Tumors were induced by inoculation of B16LS9 murine cutaneous melanoma cells into the sub-conjunctival or the posterior, sub-choroidal space of C57BL6 mouse eye under a surgical microscope. Five to ten days following injection, tumor size was assessed by Phoenix MicronTM image-guided Optical Coherence Tomography (OCT) imaging system, including a real-time camera view and OCT scan of the conjunctiva and the retina.
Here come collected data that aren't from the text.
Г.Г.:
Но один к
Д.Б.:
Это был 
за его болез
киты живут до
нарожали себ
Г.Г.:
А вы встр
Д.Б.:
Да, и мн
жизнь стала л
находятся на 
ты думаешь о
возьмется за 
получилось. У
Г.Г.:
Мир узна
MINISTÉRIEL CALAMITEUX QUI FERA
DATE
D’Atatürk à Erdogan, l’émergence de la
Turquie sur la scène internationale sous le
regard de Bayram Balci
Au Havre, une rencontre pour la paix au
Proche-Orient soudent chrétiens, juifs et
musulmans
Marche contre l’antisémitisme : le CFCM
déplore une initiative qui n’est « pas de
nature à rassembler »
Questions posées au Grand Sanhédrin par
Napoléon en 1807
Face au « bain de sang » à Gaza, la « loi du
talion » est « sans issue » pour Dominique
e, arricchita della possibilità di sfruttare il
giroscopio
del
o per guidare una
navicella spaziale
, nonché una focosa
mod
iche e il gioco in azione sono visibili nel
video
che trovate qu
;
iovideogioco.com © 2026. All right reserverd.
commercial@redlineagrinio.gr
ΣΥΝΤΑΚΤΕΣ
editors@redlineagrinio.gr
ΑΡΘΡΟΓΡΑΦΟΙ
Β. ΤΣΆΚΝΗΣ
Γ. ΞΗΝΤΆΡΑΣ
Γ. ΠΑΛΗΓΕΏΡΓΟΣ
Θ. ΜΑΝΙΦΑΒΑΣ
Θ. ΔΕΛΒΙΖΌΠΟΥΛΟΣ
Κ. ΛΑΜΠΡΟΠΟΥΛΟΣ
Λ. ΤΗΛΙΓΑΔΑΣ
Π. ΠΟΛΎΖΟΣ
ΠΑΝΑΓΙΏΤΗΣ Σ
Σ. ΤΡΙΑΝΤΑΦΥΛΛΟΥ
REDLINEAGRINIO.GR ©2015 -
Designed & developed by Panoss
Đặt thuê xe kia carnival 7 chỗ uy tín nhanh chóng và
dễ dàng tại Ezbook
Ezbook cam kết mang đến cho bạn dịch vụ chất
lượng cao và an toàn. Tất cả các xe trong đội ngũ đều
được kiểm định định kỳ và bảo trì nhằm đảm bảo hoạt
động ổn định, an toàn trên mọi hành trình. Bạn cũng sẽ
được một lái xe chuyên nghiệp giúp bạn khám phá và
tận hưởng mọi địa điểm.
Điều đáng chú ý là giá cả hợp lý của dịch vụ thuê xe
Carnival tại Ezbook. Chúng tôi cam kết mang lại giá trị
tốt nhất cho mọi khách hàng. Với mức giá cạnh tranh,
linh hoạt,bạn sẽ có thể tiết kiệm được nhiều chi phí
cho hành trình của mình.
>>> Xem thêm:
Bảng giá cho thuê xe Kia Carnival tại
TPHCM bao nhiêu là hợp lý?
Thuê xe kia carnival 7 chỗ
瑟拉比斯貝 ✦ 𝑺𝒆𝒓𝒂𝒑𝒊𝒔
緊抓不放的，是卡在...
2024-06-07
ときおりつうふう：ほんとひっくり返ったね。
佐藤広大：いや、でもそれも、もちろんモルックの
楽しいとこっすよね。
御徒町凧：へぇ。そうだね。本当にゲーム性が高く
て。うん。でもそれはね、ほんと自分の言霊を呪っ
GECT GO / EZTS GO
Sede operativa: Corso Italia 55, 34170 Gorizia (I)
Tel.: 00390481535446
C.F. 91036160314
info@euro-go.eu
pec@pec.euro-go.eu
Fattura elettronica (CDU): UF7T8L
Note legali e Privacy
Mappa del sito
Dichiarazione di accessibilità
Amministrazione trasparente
In addition, tumor depth and size were evaluated by longitudinal and sagittal ultrasound sections and histopathological examination of eye sections.
Injection of seven or seventy thousand cells sub-conjunctively or sub-choroidally, respectively, lead to tumor growth within 5-7 days. A clear tumor mass was detected at these regions using the MicronTM imaging system camera view and OCT scans. H&E staining of eye sections confirmed the presence of tumoral tissue in the retro-bulbar and sub-retinal areas, which was characterized by atypical large pleomorphic epithelioid cells with large nuclei and prominent nucleoli, representing malignant melanoma. Tumor size, as determined by the OCT scans, was confirmed by an ultrasound scan and by the histopathological examination.
Using a simple, non-invasive imaging tool we were able to follow intraocular tumor growth of both CM and UM, and to define a grading scale to evaluate tumor size: small, medium or large. This tool may be utilized for evaluation of new mouse models for CM and UM, as well as for testing new therapies for these diseases.
This is a 2020 Imaging in the Eye Conference abstract.